Records excerpted from a collection
┌────────

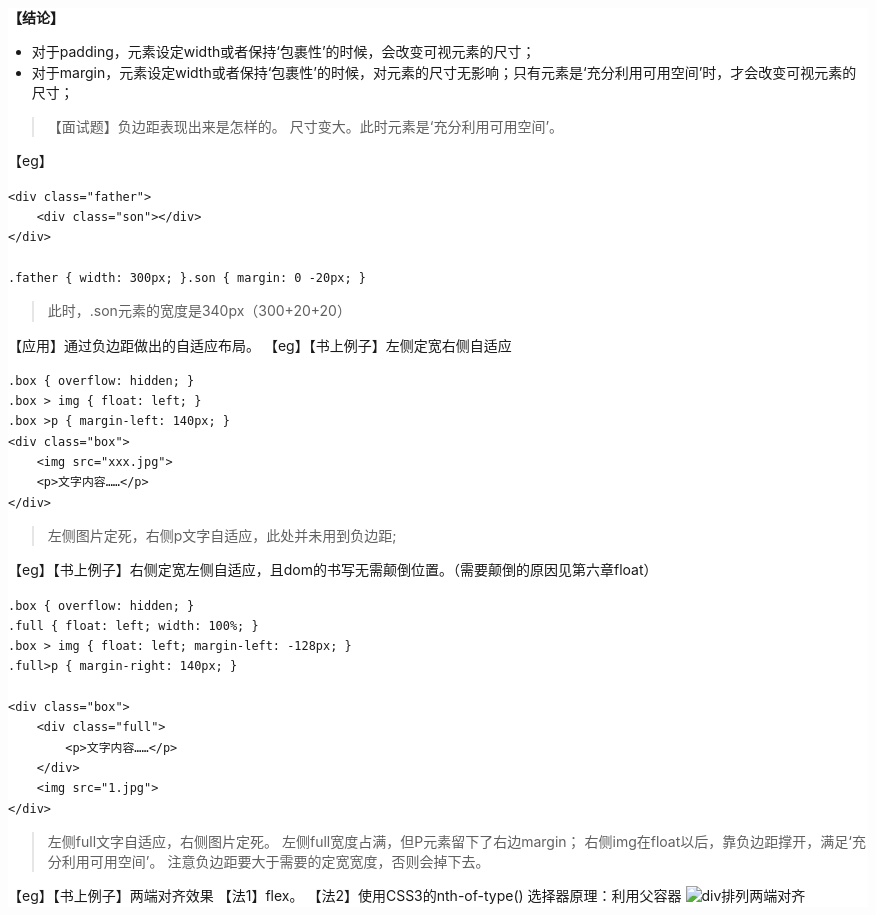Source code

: **【结论】**
- 对于padding，元素设定width或者保持‘包裹性’的时候，会改变可视元素的尺寸；
- 对于margin，元素设定width或者保持‘包裹性’的时候，对元素的尺寸无影响；只有元素是‘充分利用可用空间’时，才会改变可视元素的尺寸；

>【面试题】负边距表现出来是怎样的。
> 尺寸变大。此时元素是‘充分利用可用空间’。

【eg】
```
<div class="father">    
	<div class="son"></div>
</div>

.father { width: 300px; }.son { margin: 0 -20px; }
```
> 此时，.son元素的宽度是340px（300+20+20）

【应用】通过负边距做出的自适应布局。
【eg】【书上例子】左侧定宽右侧自适应
```
.box { overflow: hidden; }
.box > img { float: left; }
.box >p { margin-left: 140px; }
<div class="box">
    <img src="xxx.jpg">
    <p>文字内容……</p>
</div>
```
> 左侧图片定死，右侧p文字自适应，此处并未用到负边距;

【eg】【书上例子】右侧定宽左侧自适应，且dom的书写无需颠倒位置。（需要颠倒的原因见第六章float）
```
.box { overflow: hidden; }
.full { float: left; width: 100%; }
.box > img { float: left; margin-left: -128px; }
.full>p { margin-right: 140px; }

<div class="box">
    <div class="full">    
        <p>文字内容……</p>
    </div>
    <img src="1.jpg">
</div>

```
> 左侧full文字自适应，右侧图片定死。
> 左侧full宽度占满，但P元素留下了右边margin；
> 右侧img在float以后，靠负边距撑开，满足‘充分利用可用空间’。
> 注意负边距要大于需要的定宽宽度，否则会掉下去。

【eg】【书上例子】两端对齐效果
【法1】flex。
【法2】使用CSS3的nth-of-type() 选择器原理：利用父容器
![div排列两端对齐](https://img2.mukewang.com/5786038b0001fd3612800720.jpg)
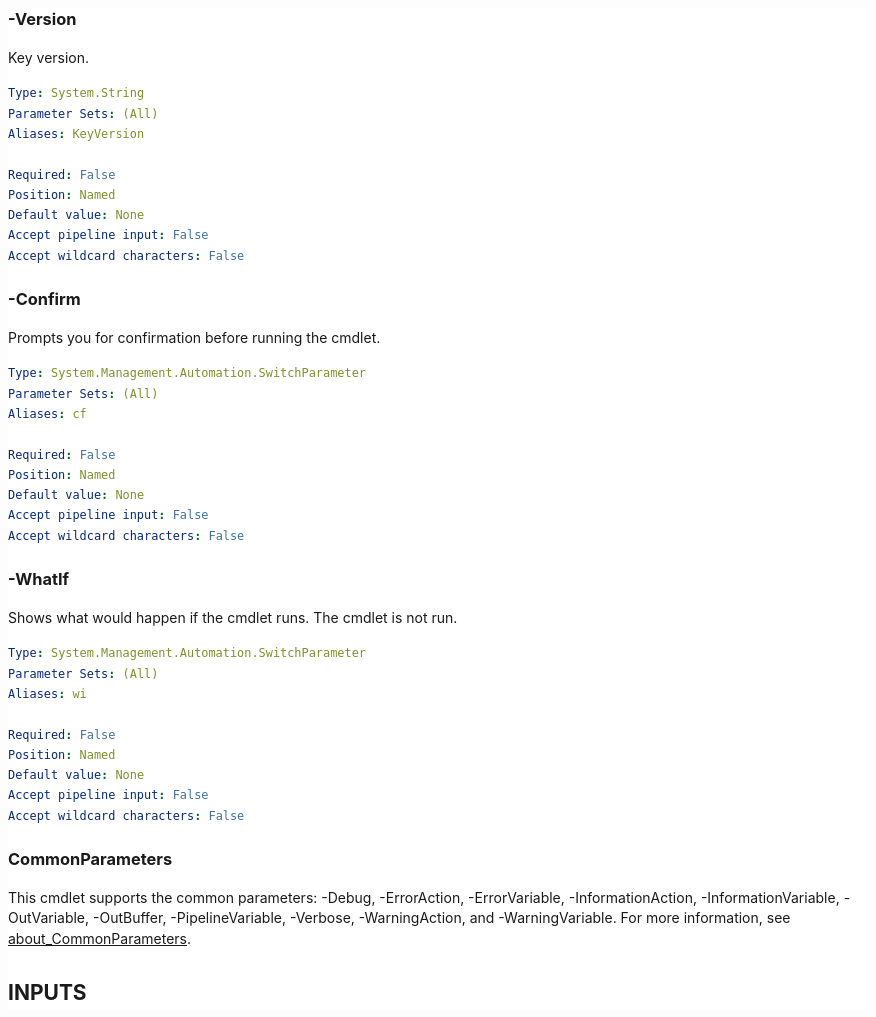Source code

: ### -Version
Key version.

```yaml
Type: System.String
Parameter Sets: (All)
Aliases: KeyVersion

Required: False
Position: Named
Default value: None
Accept pipeline input: False
Accept wildcard characters: False
```

### -Confirm
Prompts you for confirmation before running the cmdlet.

```yaml
Type: System.Management.Automation.SwitchParameter
Parameter Sets: (All)
Aliases: cf

Required: False
Position: Named
Default value: None
Accept pipeline input: False
Accept wildcard characters: False
```

### -WhatIf
Shows what would happen if the cmdlet runs.
The cmdlet is not run.

```yaml
Type: System.Management.Automation.SwitchParameter
Parameter Sets: (All)
Aliases: wi

Required: False
Position: Named
Default value: None
Accept pipeline input: False
Accept wildcard characters: False
```

### CommonParameters
This cmdlet supports the common parameters: -Debug, -ErrorAction, -ErrorVariable, -InformationAction, -InformationVariable, -OutVariable, -OutBuffer, -PipelineVariable, -Verbose, -WarningAction, and -WarningVariable. For more information, see [about_CommonParameters](http://go.microsoft.com/fwlink/?LinkID=113216).

## INPUTS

└────────

• _YOUR ASSIGNMENT_
Repeat each of the entries above exactly, but do not carry over the pictures.

• _TASK RESULT_
Source code

: **【结论】**
- 对于padding，元素设定width或者保持‘包裹性’的时候，会改变可视元素的尺寸；
- 对于margin，元素设定width或者保持‘包裹性’的时候，对元素的尺寸无影响；只有元素是‘充分利用可用空间’时，才会改变可视元素的尺寸；

>【面试题】负边距表现出来是怎样的。
> 尺寸变大。此时元素是‘充分利用可用空间’。

【eg】
```
<div class="father">    
	<div class="son"></div>
</div>

.father { width: 300px; }.son { margin: 0 -20px; }
```
> 此时，.son元素的宽度是340px（300+20+20）

【应用】通过负边距做出的自适应布局。
【eg】【书上例子】左侧定宽右侧自适应
```
.box { overflow: hidden; }
.box > img { float: left; }
.box >p { margin-left: 140px; }
<div class="box">
    <img src="xxx.jpg">
    <p>文字内容……</p>
</div>
```
> 左侧图片定死，右侧p文字自适应，此处并未用到负边距;

【eg】【书上例子】右侧定宽左侧自适应，且dom的书写无需颠倒位置。（需要颠倒的原因见第六章float）
```
.box { overflow: hidden; }
.full { float: left; width: 100%; }
.box > img { float: left; margin-left: -128px; }
.full>p { margin-right: 140px; }

<div class="box">
    <div class="full">    
        <p>文字内容……</p>
    </div>
    <img src="1.jpg">
</div>

```
> 左侧full文字自适应，右侧图片定死。
> 左侧full宽度占满，但P元素留下了右边margin；
> 右侧img在float以后，靠负边距撑开，满足‘充分利用可用空间’。
> 注意负边距要大于需要的定宽宽度，否则会掉下去。

【eg】【书上例子】两端对齐效果
【法1】flex。
【法2】使用CSS3的nth-of-type() 选择器原理：利用父容器
![div排列两端对齐](https://img2.mukewang.com/5786038b0001fd3612800720.jpg)
Source code

: ### -Version
Key version.

```yaml
Type: System.String
Parameter Sets: (All)
Aliases: KeyVersion

Required: False
Position: Named
Default value: None
Accept pipeline input: False
Accept wildcard characters: False
```

### -Confirm
Prompts you for confirmation before running the cmdlet.

```yaml
Type: System.Management.Automation.SwitchParameter
Parameter Sets: (All)
Aliases: cf

Required: False
Position: Named
Default value: None
Accept pipeline input: False
Accept wildcard characters: False
```

### -WhatIf
Shows what would happen if the cmdlet runs.
The cmdlet is not run.

```yaml
Type: System.Management.Automation.SwitchParameter
Parameter Sets: (All)
Aliases: wi

Required: False
Position: Named
Default value: None
Accept pipeline input: False
Accept wildcard characters: False
```

### CommonParameters
This cmdlet supports the common parameters: -Debug, -ErrorAction, -ErrorVariable, -InformationAction, -InformationVariable, -OutVariable, -OutBuffer, -PipelineVariable, -Verbose, -WarningAction, and -WarningVariable. For more information, see [about_CommonParameters](http://go.microsoft.com/fwlink/?LinkID=113216).

## INPUTS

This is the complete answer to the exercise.